En la misma línea, estos días se publicaron datos que escandalizan respecto del sistema educativo de la provincia de Buenos Aires. En la jurisdicción con más alumnos de todo el país, generosa en gasto y en dotación docente, existen al menos 1.000 escuelas que poseen menos de 10 alumnos cada una, se otorgan en promedio unas 80.000 licencias mensuales (representa el 32% de la dotación de docentes), y el parque edilicio integrado por 16.000 establecimientos educativos está en crisis luego de años de abandono y mal mantenimiento. El desgobierno de un sistema tan vasto y complejo naturalmente redunda en tasas de abandono y en niveles de aprendizaje que lastiman la buena fe de los pagadores de impuesto, además de condicionar el futuro de sus estudiantes.
Si antes faltaban datos, y con ello conciencia social de la gravedad del asunto, ahora tonemos todo mucho más claro. El consenso es generalizado y ampliamente reconocido: estamos todo lo mal que merecemos. Los chicos aprenden tan poco como nos lo propusimos como Nación. Más allá del esfuerzo de unos, y de la audacia de otros, el sistema como tal terminó asfixiado en su propia práctica, colonizado por profesionales y cómplices de la estafa y el engaño, al costo de triturar el futuro de miles y miles de niños y niñas.
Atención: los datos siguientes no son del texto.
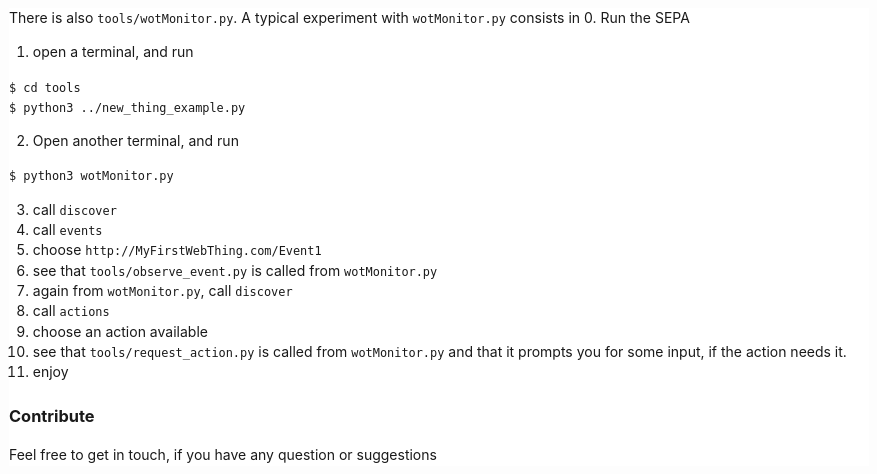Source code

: There is also `tools/wotMonitor.py`. A typical experiment with `wotMonitor.py` consists in
0. Run the SEPA
1. open a terminal, and run
```
$ cd tools
$ python3 ../new_thing_example.py
```
2. Open another terminal, and run 
```
$ python3 wotMonitor.py
```
3. call `discover`
4. call `events`
5. choose `http://MyFirstWebThing.com/Event1`
6. see that `tools/observe_event.py` is called from `wotMonitor.py`
7. again from `wotMonitor.py`, call `discover`
8. call `actions`
9. choose an action available
10. see that `tools/request_action.py` is called from `wotMonitor.py` and that it prompts you for some input, if the action needs it.
11. enjoy

### Contribute
Feel free to get in touch, if you have any question or suggestions

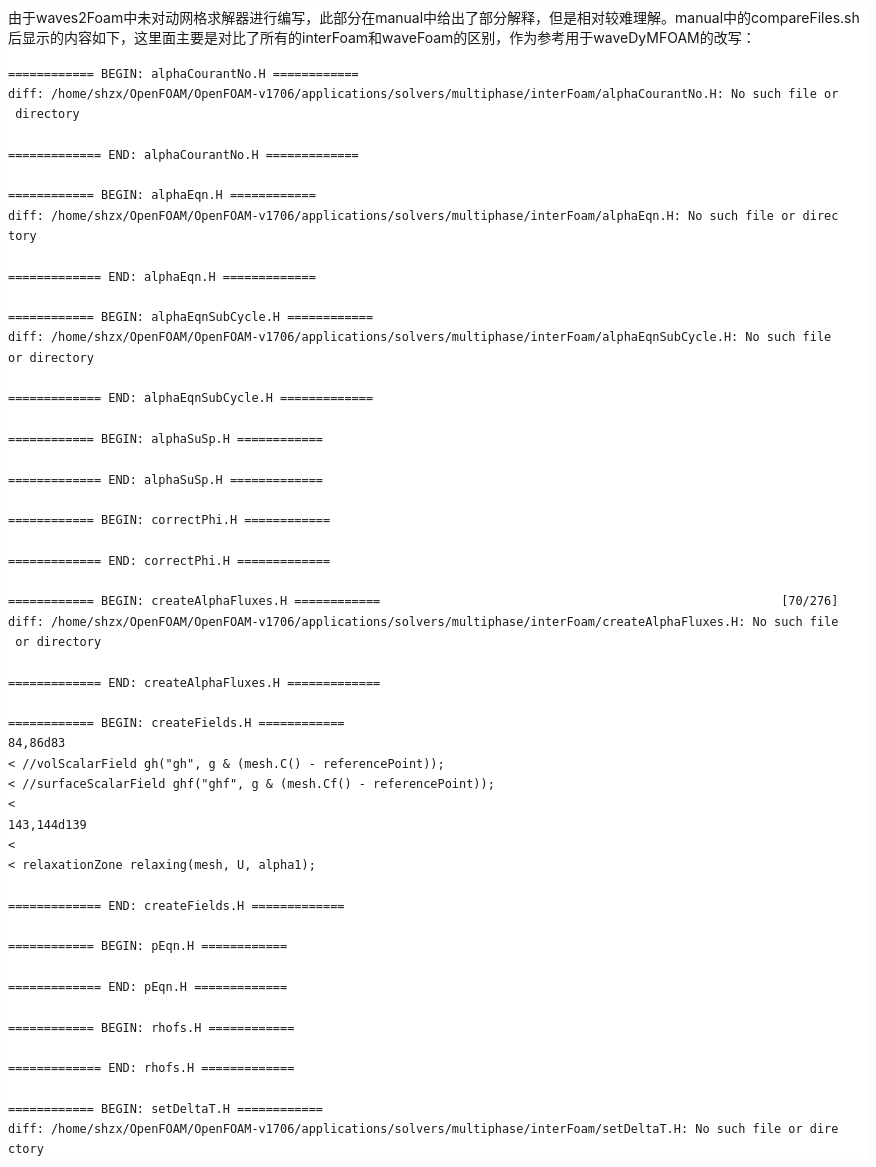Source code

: 由于waves2Foam中未对动网格求解器进行编写，此部分在manual中给出了部分解释，但是相对较难理解。manual中的compareFiles.sh后显示的内容如下，这里面主要是对比了所有的interFoam和waveFoam的区别，作为参考用于waveDyMFOAM的改写：

```
============ BEGIN: alphaCourantNo.H ============
diff: /home/shzx/OpenFOAM/OpenFOAM-v1706/applications/solvers/multiphase/interFoam/alphaCourantNo.H: No such file or
 directory

============= END: alphaCourantNo.H =============

============ BEGIN: alphaEqn.H ============
diff: /home/shzx/OpenFOAM/OpenFOAM-v1706/applications/solvers/multiphase/interFoam/alphaEqn.H: No such file or direc
tory

============= END: alphaEqn.H =============

============ BEGIN: alphaEqnSubCycle.H ============
diff: /home/shzx/OpenFOAM/OpenFOAM-v1706/applications/solvers/multiphase/interFoam/alphaEqnSubCycle.H: No such file
or directory

============= END: alphaEqnSubCycle.H =============

============ BEGIN: alphaSuSp.H ============

============= END: alphaSuSp.H =============

============ BEGIN: correctPhi.H ============

============= END: correctPhi.H =============

============ BEGIN: createAlphaFluxes.H ============                                                        [70/276]
diff: /home/shzx/OpenFOAM/OpenFOAM-v1706/applications/solvers/multiphase/interFoam/createAlphaFluxes.H: No such file
 or directory

============= END: createAlphaFluxes.H =============

============ BEGIN: createFields.H ============
84,86d83
< //volScalarField gh("gh", g & (mesh.C() - referencePoint));
< //surfaceScalarField ghf("ghf", g & (mesh.Cf() - referencePoint));
<
143,144d139
<
< relaxationZone relaxing(mesh, U, alpha1);

============= END: createFields.H =============

============ BEGIN: pEqn.H ============

============= END: pEqn.H =============

============ BEGIN: rhofs.H ============

============= END: rhofs.H =============

============ BEGIN: setDeltaT.H ============
diff: /home/shzx/OpenFOAM/OpenFOAM-v1706/applications/solvers/multiphase/interFoam/setDeltaT.H: No such file or dire
ctory
```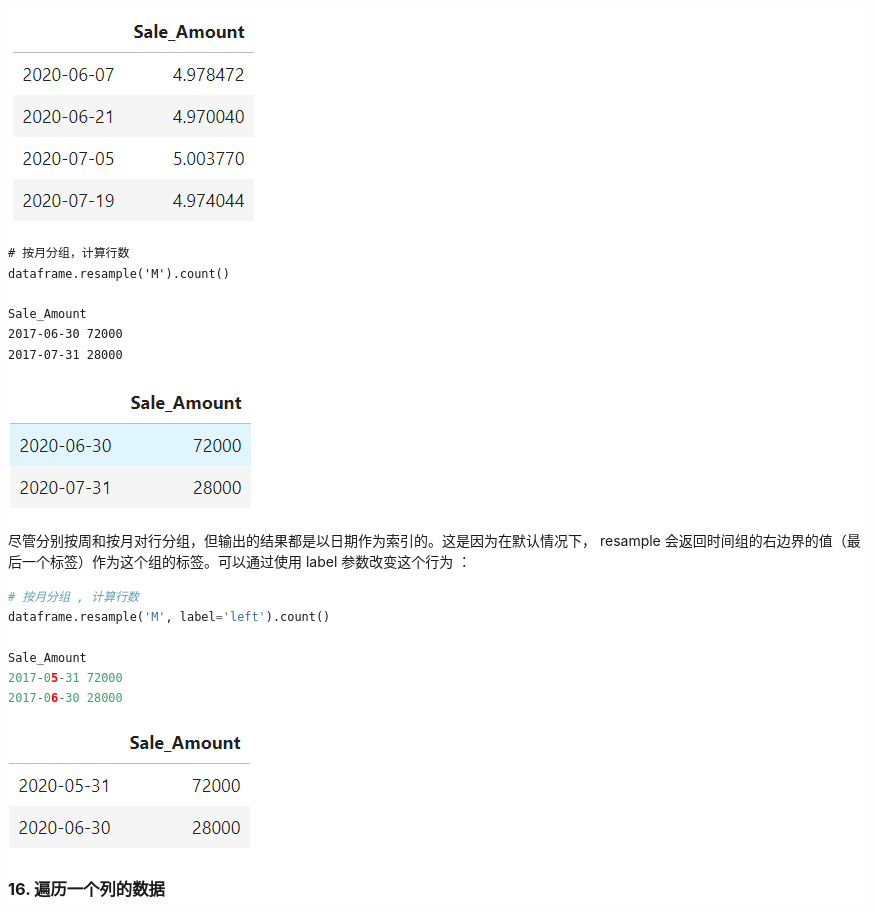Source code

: ![image-20200608015313034](image-20200608015313034.png)

```
# 按月分组，计算行数
dataframe.resample('M').count()

Sale_Amount
2017-06-30 72000
2017-07-31 28000
```

![image-20200608015347586](image-20200608015347586.png)

尽管分别按周和按月对行分组，但输出的结果都是以日期作为索引的。这是因为在默认情况下， resample 会返回时间组的右边界的值（最后一个标签）作为这个组的标签。可以通过使用 label 参数改变这个行为 ：

```python
# 按月分组 , 计算行数
dataframe.resample('M', label='left').count()

Sale_Amount
2017-05-31 72000
2017-06-30 28000
```

![image-20200608015505198](image-20200608015505198.png)

### 16. 遍历一个列的数据

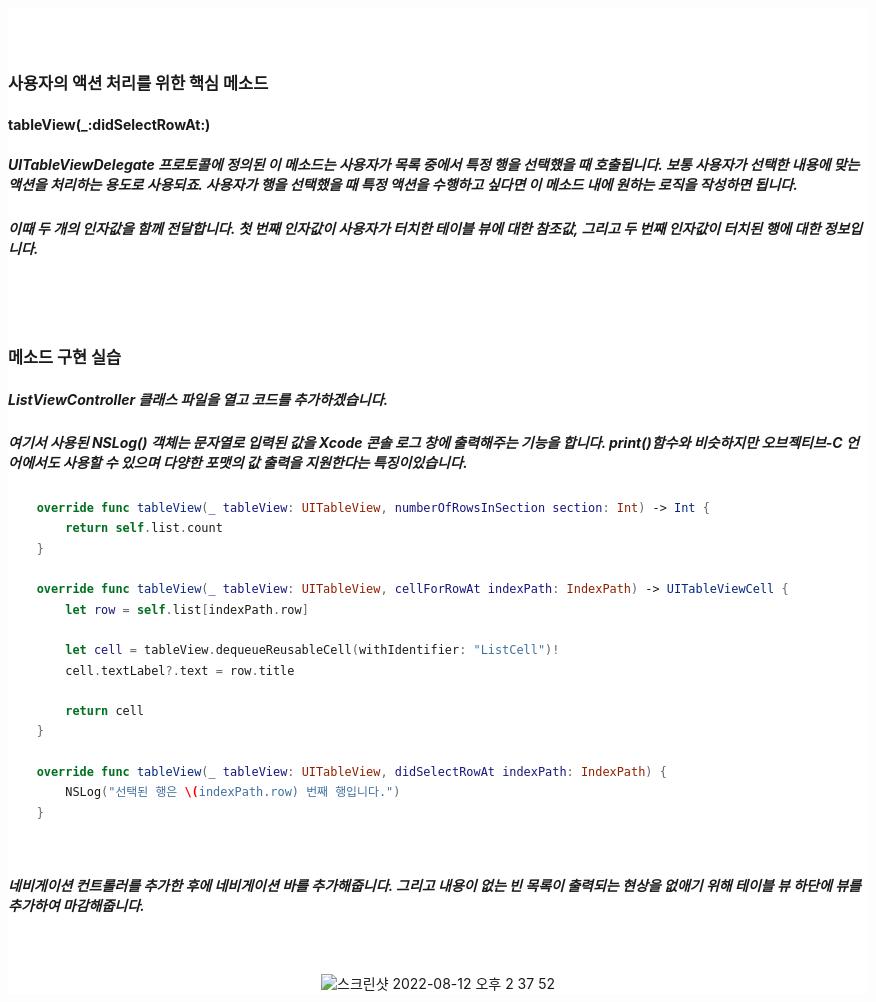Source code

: <br>
<br>

### 사용자의 액션 처리를 위한 핵심 메소드
#### tableView(_:didSelectRowAt:)
##### UITableViewDelegate 프로토콜에 정의된 이 메소드는 사용자가 목록 중에서 특정 행을 선택했을 때 호출됩니다. 보통 사용자가 선택한 내용에 맞는 액션을 처리하는 용도로 사용되죠. 사용자가 행을 선택했을 때 특정 액션을 수행하고 싶다면 이 메소드 내에 원하는 로직을 작성하면 됩니다.
##### 이때 두 개의 인자값을 함께 전달합니다. 첫 번째 인자값이 사용자가 터치한 테이블 뷰에 대한 참조값, 그리고 두 번째 인자값이 터치된 행에 대한 정보입니다.

<br>
<br>

### 메소드 구현 실습
##### ListViewController 클래스 파일을 열고 코드를 추가하겠습니다.
##### 여기서 사용된 NSLog() 객체는 문자열로 입력된 값을 Xcode 콘솔 로그 창에 출력해주는 기능을 합니다. print()함수와 비슷하지만 오브젝티브-C 언어에서도 사용할 수 있으며 다양한 포맷의 값 출력을 지원한다는 특징이있습니다.
```Swift
    override func tableView(_ tableView: UITableView, numberOfRowsInSection section: Int) -> Int {
        return self.list.count
    }
    
    override func tableView(_ tableView: UITableView, cellForRowAt indexPath: IndexPath) -> UITableViewCell {
        let row = self.list[indexPath.row]
        
        let cell = tableView.dequeueReusableCell(withIdentifier: "ListCell")!
        cell.textLabel?.text = row.title
        
        return cell
    }
    
    override func tableView(_ tableView: UITableView, didSelectRowAt indexPath: IndexPath) {
        NSLog("선택된 행은 \(indexPath.row) 번째 행입니다.")
    }
```

<br>

##### 네비게이션 컨트롤러를 추가한 후에 네비게이션 바를 추가해줍니다. 그리고 내용이 없는 빈 목록이 출력되는 현상을 없애기 위해 테이블 뷰 하단에 뷰를 추가하여 마감해줍니다.
<br>
<p align="center"> 
<img width="394" alt="스크린샷 2022-08-12 오후 2 37 52" src="https://user-images.githubusercontent.com/71479613/184291471-767a1161-e312-4a7f-b9d6-ebff1b0fc2d3.png">
</p>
Frente a una de las peores tragedias nacionales de las últimas décadas, me pregunto cuál es el plan. Y aquí es donde conecto a la iniciativa de transparentar con la necesidad imperiosa de gestionar lo que ahora sabemos que funciona de una forma tan grosera e inmoralmente deficiente. Es ingenuo suponer que sólo con decir la verdad es suficiente. Los datos de la realidad, que en este caso son tantos y tan contundentes, nos permiten un mejor diagnóstico, pero representan un nuevo punto de partida. A partir de aquí, debemos obrar con premura, valentía y originalidad. Premura, porque demorarlo supone seguir condenando a los chicos del sistema a un futuro con peores oportunidades de empleo. Valentía, porque ahora sabemos que hay proveedores y profesionales que fagocitaron durante años a un sistema enviciado, que funcionó a escondidas de la opinión pública. ¿Se impulsará alguna acción penal contra, por ejemplo, los profesionales de la salud que convalidaron un sistema de estafa a través de certificados médicos de enfermedades o dolencias inexistentes? Y originalidad, pues el nuevo sistema no es una versión reparada de estas escuelas modelo siglo XIX, sino una red de actores, instituciones y prácticas en sintonía con el mundo de la cuarta revolución industrial, con la época de la programación, la robótica y la inteligencia artificial, y con elevadas dosis de tecnología.
La evidencia ya nos golpeó la cara, y el desafío mutó. Ya no se trata de hacer diagnósticos más o menos certeros, pues en algún punto se van volviendo redundantes y repetitivos. Ahora el desafío es práctico y de acción: debemos reparar, reconstruir, recrear. Pongamos la atención y la energía en ello.